Records from a collection
= = =

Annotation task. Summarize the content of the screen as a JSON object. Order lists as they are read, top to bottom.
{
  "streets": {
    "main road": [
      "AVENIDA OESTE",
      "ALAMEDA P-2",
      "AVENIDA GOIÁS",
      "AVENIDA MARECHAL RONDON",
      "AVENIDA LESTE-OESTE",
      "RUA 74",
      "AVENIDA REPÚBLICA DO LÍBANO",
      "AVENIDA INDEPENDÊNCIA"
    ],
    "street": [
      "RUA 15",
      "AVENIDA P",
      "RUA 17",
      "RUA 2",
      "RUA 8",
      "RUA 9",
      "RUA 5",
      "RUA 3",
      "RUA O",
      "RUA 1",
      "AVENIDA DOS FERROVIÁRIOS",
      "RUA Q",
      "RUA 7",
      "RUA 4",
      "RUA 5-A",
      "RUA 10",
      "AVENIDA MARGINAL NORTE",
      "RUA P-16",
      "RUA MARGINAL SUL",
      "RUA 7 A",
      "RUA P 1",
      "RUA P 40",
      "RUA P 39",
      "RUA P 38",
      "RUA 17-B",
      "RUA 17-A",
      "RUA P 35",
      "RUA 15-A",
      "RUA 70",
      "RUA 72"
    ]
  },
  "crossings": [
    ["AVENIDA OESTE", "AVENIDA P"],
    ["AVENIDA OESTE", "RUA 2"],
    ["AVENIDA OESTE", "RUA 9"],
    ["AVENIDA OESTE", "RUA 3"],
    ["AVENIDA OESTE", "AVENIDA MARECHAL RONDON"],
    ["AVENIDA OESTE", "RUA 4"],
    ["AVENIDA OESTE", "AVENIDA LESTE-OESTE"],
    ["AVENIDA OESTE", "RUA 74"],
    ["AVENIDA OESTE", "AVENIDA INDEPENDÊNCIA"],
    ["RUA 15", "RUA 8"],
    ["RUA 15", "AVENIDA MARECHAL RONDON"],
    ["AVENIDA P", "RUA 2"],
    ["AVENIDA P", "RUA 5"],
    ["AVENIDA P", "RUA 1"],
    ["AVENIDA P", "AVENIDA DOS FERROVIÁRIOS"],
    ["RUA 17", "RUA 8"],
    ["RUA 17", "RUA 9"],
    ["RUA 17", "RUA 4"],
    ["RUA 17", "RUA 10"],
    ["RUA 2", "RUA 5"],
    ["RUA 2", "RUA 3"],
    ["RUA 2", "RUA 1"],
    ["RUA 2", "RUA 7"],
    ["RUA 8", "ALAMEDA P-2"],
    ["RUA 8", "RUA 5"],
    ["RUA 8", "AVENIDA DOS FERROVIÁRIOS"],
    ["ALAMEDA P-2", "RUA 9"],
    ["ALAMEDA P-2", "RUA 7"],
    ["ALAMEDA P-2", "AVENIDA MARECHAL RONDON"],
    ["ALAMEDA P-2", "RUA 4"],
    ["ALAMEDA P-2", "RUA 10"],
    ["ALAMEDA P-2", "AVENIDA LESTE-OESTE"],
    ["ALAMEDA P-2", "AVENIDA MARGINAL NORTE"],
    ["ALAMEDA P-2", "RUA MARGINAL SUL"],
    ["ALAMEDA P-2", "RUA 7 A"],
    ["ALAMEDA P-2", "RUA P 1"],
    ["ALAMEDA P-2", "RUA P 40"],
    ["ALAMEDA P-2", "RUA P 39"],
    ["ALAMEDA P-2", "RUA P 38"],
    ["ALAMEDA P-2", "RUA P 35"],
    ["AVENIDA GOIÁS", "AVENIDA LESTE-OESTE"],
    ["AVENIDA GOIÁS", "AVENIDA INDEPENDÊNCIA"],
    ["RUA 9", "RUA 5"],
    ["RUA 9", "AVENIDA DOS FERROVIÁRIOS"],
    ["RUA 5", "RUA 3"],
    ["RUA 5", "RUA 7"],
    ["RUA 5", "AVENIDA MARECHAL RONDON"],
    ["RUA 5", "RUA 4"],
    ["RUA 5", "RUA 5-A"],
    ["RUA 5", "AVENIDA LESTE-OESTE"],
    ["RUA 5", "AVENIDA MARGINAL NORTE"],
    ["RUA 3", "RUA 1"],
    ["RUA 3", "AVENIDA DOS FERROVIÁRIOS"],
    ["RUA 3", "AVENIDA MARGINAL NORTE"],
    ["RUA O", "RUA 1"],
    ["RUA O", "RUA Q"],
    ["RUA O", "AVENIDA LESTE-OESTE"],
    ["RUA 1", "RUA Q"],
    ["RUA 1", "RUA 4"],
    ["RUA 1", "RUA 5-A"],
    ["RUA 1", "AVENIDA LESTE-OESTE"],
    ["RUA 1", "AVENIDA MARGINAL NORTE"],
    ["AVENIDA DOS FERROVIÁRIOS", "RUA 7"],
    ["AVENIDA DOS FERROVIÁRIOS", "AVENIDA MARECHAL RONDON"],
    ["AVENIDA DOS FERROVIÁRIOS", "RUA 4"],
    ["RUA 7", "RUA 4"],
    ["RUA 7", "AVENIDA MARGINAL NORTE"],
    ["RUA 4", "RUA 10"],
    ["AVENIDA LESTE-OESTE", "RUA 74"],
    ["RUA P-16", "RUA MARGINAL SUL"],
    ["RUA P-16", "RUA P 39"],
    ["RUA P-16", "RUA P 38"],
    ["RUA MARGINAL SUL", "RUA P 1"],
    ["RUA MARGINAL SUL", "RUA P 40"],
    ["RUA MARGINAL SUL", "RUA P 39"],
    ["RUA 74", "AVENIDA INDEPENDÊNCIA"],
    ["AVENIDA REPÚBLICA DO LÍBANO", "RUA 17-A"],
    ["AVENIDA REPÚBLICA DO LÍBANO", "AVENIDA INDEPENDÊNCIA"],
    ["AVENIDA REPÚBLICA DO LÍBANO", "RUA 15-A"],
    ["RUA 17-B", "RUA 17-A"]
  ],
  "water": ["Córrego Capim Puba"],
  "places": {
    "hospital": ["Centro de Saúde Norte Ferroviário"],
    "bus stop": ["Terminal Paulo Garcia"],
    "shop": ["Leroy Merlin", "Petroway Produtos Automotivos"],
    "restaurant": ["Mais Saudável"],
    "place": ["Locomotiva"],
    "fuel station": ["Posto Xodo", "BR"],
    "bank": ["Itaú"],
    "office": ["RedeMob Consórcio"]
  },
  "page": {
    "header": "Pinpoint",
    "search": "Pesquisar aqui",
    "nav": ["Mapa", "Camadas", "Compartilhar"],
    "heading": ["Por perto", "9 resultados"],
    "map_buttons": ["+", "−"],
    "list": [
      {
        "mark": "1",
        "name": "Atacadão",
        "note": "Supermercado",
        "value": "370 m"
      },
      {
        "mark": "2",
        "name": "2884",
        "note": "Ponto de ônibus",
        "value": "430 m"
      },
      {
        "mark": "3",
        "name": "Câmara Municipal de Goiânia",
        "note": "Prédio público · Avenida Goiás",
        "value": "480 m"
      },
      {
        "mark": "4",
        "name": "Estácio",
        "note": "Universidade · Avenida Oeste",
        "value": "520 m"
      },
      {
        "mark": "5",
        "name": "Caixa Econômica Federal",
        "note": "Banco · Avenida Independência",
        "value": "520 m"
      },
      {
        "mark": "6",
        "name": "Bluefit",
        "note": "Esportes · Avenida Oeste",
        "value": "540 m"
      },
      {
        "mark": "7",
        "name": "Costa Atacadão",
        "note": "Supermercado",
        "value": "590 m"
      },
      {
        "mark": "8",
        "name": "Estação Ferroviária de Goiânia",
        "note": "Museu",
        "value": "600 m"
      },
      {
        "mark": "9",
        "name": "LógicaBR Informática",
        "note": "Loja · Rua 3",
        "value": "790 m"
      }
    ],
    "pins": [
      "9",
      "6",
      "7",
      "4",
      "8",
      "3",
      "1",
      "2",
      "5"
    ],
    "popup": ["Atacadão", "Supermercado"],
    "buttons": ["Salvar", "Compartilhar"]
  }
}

= = =

- [About this task]: Whenever "note" occurs in a line of the entries, copy that line.

- [Answer to the problem]:
        "note": "Supermercado",
        "note": "Ponto de ônibus",
        "note": "Prédio público · Avenida Goiás",
        "note": "Universidade · Avenida Oeste",
        "note": "Banco · Avenida Independência",
        "note": "Esportes · Avenida Oeste",
        "note": "Supermercado",
        "note": "Museu",
        "note": "Loja · Rua 3",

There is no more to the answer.